Tuesday, December 29, 2009

world peace and computers

I started this morning off reading and thinking about “peace.” You gotta love God’s sense of humor sometimes. I’ve been thinking about the birth of Jesus and how it is consistent with His life all the way to the end. For instance, have you ever thought about the fact that Jesus’ name given in Matthew 1 is “Emmanuel”—God with us. Then at the end of His time here on earth Matthew records some of His final words to His disciples. They include, “Lo, I am with you always…” Isn’t that great?! Jesus God in human flesh who came and walked among sinful man, His own creation, then promised to never leave. THAT is a definite source of encouragement to me when I think life is too hard sometimes. Jesus came, because of love, and remains, because of love. I am not alone.

You’re probably wondering where “peace” comes in. Well, this week, I’ve been thinking about the proclamation of the angels to the shepherds, “Glory to God in the highest and on earth peace among men with whom God is pleased.” Perhaps I’ll write some thoughts on the first part some other time, but today was a continuation on my “peace processing”. There are several other places in the NT where peace is talked about being given (John 14:27 and Phil 4:7 for example). This morning my thoughts went something like this:
Jesus brought peace. The angels proclaimed it the night of His birth as they announced to the shepherds; yet it is not automatic. The peace is in Christ Jesus. Peace is not an invisible force field that protects me from all that is happening—making me oblivious or insensitive or untouchable. Peace is a state of heart and mind found when my yieldedness allows me to see beyond the clamoring of requirements and appointments and demands and “have-to’s” and allows me to see Jesu;s to know I am loved without strings attached and then to love others the same way—actually to allow Him to love others through me. I want peace. I think mostly, I want Jesus.

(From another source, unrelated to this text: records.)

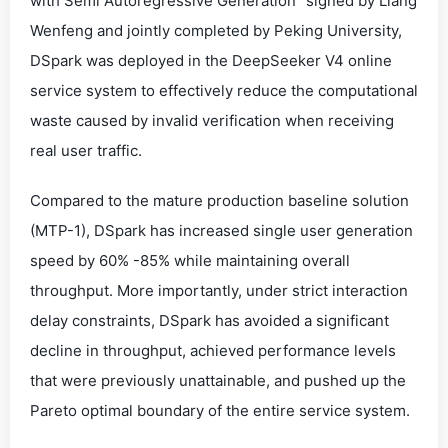
with Semi Autoregressive Generation” signed by Liang
Wenfeng and jointly completed by Peking University,
DSpark was deployed in the DeepSeeker V4 online
service system to effectively reduce the computational
waste caused by invalid verification when receiving
real user traffic.
Compared to the mature production baseline solution
(MTP-1), DSpark has increased single user generation
speed by 60% -85% while maintaining overall
throughput. More importantly, under strict interaction
delay constraints, DSpark has avoided a significant
decline in throughput, achieved performance levels
that were previously unattainable, and pushed up the
Pareto optimal boundary of the entire service system.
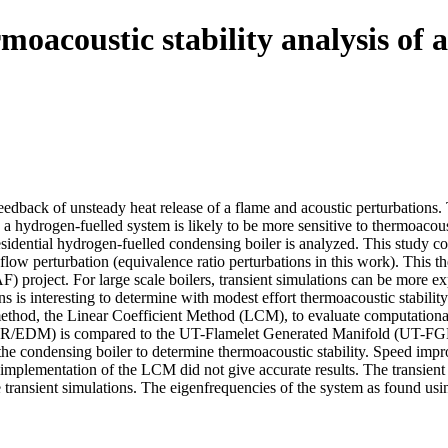
oacoustic stability analysis of 
feedback of unsteady heat release of a flame and acoustic perturbations.
 hydrogen-fuelled system is likely to be more sensitive to thermoacoustic
residential hydrogen-fuelled condensing boiler is analyzed. This study
 a flow perturbation (equivalence ratio perturbations in this work). Thi
F) project. For large scale boilers, transient simulations can be more e
s is interesting to determine with modest effort thermoacoustic stabilit
e method, the Linear Coefficient Method (LCM), to evaluate computatio
 (FR/EDM) is compared to the UT-Flamelet Generated Manifold (UT-FGM
 condensing boiler to determine thermoacoustic stability. Speed imp
d implementation of the LCM did not give accurate results. The transie
the transient simulations. The eigenfrequencies of the system as found u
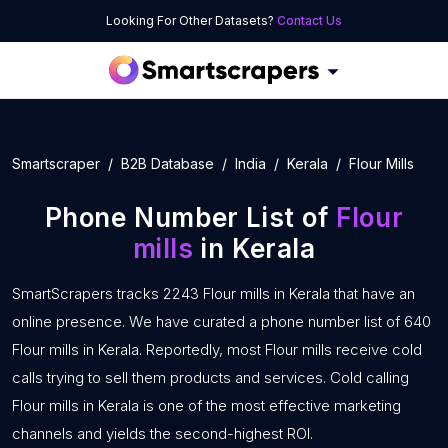
Looking For Other Datasets?
Contact Us
Smartscraper
B2B Database
India
Kerala
Flour Mills
Phone Number List of
Flour
mills
in Kerala
SmartScrapers tracks 2243 Flour mills in Kerala that have an
online presence. We have curated a phone number list of 640
Flour mills in Kerala. Reportedly, most Flour mills receive cold
calls trying to sell them products and services. Cold calling
Flour mills in Kerala is one of the most effective marketing
channels and yields the second-highest ROI.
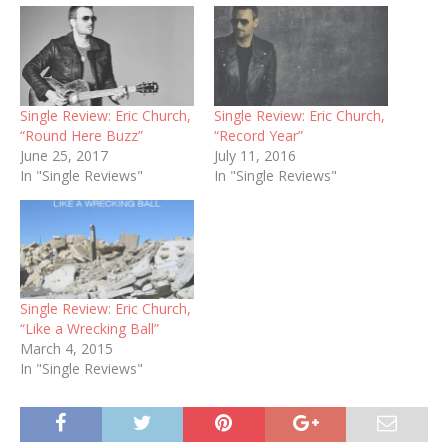
Single Review: Eric Church,
Single Review: Eric Church,
“Round Here Buzz”
“Record Year”
June 25, 2017
July 11, 2016
In "Single Reviews"
In "Single Reviews"
Single Review: Eric Church,
“Like a Wrecking Ball”
March 4, 2015
In "Single Reviews"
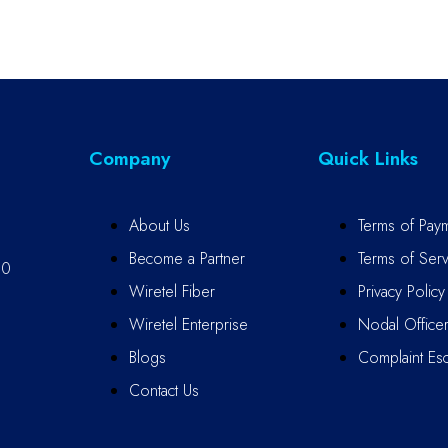
Company
Quick Links
About Us
Terms of Pay
Become a Partner
Terms of Serv
10
Wiretel Fiber
Privacy Policy
Wiretel Enterprise
Nodal Office
Blogs
Complaint Esc
Contact Us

That’s how my morning started. For some reason this week I have been feeling stressed. I have no reason really. I think its hormonal actually, but for whatever reason, things seem to be landing on my “buttons” quicker than usual.  Well, late this afternoon I had an opportunity to meditate on the word “peace” as I talked with and sat on hold with a computer company for close to 3 ½ hours (I really don’t know how long it was it seemed like most of my day though!). I’m sure some of you can relate.

I recently purchased a small laptop and needed to upgrade my operating system. This should have been a simple process…ok, I’m not THAT ignorant, but surely it did not need to take that long. The first download would not complete, I know this because a pop-up box—that I could not close!—appeared on my screen approximately every 15 seconds to tell me. Even when I opened a different window the box would reappear with its “gentle” reminder. So, I did the logical thing…called for tech support. I won’t bore you with all the details, but needless to say it would make great comedy material…now. I should have known it wouldn’t be good when I’m speaking with a technician, whom I know was sitting in his cubicle in an office somewhere in Asia, and the hold music (when there was hold music) was definitely not English…it was Latino.

Do you have something (or someone) that could be considered a “button”? For me, it is definitely computers. I don’t know why…no, I think I do know why. I really don’t like being so ignorant and helpless. It seems like each time I try to do something with any technical bent to it, I end up needing to ask for help and it seems so simple in the end. Argh! The pop-up box was screaming at me, “you are sooo stupid! How hard can this be? Just follow the directions and click on the appropriate box.” My inadequacy is flashing with neon lights. So,…what about that “peace”?

Here I sat with my computer on my lap, talking with someone thousands of miles away who seemingly would supply the answer to my needs, and tension mounting by the minute. While I was trying to interpret what was being said (or played on hold) God was right here…with me…offering peace. It is not the resolution of life’s circumstances that equal peace. It is not how well I do, or how much I know. It is WHO I know and the difference His presence makes in my life. I learned a little about computers today, but more importantly God reminded me about His peace today.

I want peace. I think mostly,…I want Jesus.